Honestly, any industry will have it's downsides, along with long hours.
My brother is getting his PHD at Penn State, his day, including studying, teaching classes, research, etc. can push 12/13 hours easily. He doesn't love his chosen field, so he wakes up at 4am to work on music for a few hours. (http://markarians.bandcamp.com/album/ten-means-heaven
Another brother is in the NFL. Obviously his pay is quite good, but again, he doesn't love it (he's a starcraft addict, actually). And as far as hours go, (when the NFL isn't on lockout) it's *extremely* taxing physical labor from morning to night. When they're not practicing, they're working out, and when they're not working out, they're calculating their protein intake. Because of away games, he would be away from his family for weeks at a time.
A few friends of mine are in Law school. Same story as my brother, they're in the library 13 hours a day, spending time away from their families on something they really don't love.

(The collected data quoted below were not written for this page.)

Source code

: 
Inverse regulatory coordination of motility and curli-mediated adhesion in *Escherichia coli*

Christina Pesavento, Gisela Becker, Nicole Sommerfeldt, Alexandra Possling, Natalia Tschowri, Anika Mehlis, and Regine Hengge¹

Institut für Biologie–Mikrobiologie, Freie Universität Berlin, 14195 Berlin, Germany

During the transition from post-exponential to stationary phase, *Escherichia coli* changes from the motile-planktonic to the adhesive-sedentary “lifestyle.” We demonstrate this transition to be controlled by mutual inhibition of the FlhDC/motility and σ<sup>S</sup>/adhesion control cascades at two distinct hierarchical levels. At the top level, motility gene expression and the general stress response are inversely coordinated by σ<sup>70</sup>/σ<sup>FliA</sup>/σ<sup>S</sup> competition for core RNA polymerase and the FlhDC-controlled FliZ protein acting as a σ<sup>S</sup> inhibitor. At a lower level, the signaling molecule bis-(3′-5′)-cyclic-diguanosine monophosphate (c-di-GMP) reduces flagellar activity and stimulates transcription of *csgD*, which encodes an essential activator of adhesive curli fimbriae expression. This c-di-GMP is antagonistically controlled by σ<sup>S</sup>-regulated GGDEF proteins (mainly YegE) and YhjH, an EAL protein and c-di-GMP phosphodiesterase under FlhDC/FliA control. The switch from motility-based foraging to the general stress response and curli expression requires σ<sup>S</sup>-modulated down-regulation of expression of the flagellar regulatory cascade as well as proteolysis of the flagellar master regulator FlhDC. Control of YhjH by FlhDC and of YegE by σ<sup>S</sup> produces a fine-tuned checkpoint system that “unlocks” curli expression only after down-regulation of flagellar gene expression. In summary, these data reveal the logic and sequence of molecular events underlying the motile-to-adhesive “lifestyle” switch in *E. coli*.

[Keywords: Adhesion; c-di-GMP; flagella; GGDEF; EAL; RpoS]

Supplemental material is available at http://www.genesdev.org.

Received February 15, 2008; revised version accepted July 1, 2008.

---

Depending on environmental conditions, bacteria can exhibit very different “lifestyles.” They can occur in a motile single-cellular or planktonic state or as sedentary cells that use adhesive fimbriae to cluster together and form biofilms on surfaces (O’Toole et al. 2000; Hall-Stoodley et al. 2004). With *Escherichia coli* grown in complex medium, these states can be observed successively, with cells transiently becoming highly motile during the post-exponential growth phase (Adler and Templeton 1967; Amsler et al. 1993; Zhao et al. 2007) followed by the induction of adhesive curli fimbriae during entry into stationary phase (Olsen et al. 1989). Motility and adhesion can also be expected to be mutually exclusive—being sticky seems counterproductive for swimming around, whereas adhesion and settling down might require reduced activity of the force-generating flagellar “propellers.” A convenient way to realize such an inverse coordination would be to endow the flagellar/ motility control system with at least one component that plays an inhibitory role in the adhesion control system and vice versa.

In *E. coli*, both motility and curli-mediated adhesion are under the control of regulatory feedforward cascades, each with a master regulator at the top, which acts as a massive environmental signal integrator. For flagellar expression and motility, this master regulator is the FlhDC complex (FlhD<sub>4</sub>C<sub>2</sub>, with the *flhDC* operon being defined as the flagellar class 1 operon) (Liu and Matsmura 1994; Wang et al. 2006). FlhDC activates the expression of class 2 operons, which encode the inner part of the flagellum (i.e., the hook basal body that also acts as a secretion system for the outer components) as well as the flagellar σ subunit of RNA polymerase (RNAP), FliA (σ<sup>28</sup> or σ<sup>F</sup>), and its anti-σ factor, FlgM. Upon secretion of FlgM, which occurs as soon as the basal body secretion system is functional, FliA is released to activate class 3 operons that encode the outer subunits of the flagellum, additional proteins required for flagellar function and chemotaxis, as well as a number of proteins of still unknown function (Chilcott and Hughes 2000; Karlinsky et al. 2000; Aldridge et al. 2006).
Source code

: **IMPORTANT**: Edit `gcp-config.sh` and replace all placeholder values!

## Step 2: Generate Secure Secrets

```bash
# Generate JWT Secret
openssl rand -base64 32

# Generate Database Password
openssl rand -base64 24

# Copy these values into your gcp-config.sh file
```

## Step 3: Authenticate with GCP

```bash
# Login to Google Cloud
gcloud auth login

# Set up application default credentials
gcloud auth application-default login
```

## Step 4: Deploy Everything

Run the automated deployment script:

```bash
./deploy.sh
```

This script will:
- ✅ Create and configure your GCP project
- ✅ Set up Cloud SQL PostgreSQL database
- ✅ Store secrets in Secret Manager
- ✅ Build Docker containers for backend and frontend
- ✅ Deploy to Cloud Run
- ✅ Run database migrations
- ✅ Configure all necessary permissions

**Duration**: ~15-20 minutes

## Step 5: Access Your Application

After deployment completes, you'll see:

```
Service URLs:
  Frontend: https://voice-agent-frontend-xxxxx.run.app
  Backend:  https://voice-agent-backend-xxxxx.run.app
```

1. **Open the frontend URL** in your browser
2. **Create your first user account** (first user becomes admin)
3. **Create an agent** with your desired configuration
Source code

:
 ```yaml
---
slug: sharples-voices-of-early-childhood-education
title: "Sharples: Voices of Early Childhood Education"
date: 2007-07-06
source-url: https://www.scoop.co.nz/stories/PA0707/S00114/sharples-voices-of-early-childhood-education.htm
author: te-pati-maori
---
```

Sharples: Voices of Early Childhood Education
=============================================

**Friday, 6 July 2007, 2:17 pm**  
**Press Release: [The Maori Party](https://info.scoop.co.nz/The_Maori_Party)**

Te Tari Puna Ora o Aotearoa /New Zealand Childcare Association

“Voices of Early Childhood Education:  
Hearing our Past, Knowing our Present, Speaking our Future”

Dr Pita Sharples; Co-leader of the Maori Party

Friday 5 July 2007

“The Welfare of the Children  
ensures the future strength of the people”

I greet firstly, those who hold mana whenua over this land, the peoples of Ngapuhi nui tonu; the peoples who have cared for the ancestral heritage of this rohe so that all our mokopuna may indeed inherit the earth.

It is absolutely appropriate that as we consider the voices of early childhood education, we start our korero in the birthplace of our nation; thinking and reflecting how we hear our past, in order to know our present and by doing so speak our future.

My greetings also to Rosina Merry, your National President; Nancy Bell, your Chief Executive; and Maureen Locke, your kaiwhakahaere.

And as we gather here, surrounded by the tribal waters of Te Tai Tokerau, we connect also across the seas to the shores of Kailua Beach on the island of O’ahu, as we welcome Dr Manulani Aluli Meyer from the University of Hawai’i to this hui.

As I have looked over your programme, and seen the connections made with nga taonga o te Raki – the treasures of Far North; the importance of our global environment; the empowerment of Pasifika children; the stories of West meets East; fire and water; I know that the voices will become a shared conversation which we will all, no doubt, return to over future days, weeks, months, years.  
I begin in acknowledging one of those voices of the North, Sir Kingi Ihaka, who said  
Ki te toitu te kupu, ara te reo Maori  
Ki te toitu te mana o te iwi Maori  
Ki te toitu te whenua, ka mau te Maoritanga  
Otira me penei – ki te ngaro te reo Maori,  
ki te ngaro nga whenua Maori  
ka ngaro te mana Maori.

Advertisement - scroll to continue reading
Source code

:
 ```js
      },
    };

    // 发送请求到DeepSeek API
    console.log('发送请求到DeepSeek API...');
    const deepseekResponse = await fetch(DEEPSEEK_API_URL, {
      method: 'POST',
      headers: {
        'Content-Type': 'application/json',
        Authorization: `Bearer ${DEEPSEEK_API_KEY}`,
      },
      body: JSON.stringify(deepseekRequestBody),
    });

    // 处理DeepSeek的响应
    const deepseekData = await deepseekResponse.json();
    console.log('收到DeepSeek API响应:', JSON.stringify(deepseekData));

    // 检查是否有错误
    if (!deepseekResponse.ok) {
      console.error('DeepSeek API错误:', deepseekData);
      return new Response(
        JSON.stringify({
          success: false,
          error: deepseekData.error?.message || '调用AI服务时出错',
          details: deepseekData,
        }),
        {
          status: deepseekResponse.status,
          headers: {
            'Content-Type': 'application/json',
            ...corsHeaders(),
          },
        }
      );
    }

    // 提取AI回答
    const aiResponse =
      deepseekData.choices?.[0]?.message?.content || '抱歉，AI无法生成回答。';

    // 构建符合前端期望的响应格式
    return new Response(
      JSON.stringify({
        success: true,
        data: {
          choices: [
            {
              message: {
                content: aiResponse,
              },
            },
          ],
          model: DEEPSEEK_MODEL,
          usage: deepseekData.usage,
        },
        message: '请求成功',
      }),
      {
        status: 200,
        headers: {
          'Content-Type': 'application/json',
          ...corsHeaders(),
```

I have even more friends that do sales. They put in more hours than anyone else I know, and they hate their jobs more than anyone else I know.
My Dad played pro baseball for the Braves in the 80's. Again, the pay is obviously good, but I remember getting postcards from him when he would be gone for over a month at a time. We had a couple nannies that took care of us when my Mom would go on the road with him.
Now we get to me....Out of school I got my first job at Blizzard. I'm married and have a 3 year old son. Work is normal hours, and i spend plenty of time with my family. Now I know Blizzard might be a special case (I don't really know, since I haven't had a full time job anywhere else), but I have enough friends in the industry that are quite happy with their compensation and required working hours. Even my friends that crunch every day are happy and spend more time with their family than my business/law school friends.
I'm not saying the industry is perfect for everyone, and I'm sure it could get better in a lot of areas, but I do what I love to do, and that makes the biggest difference.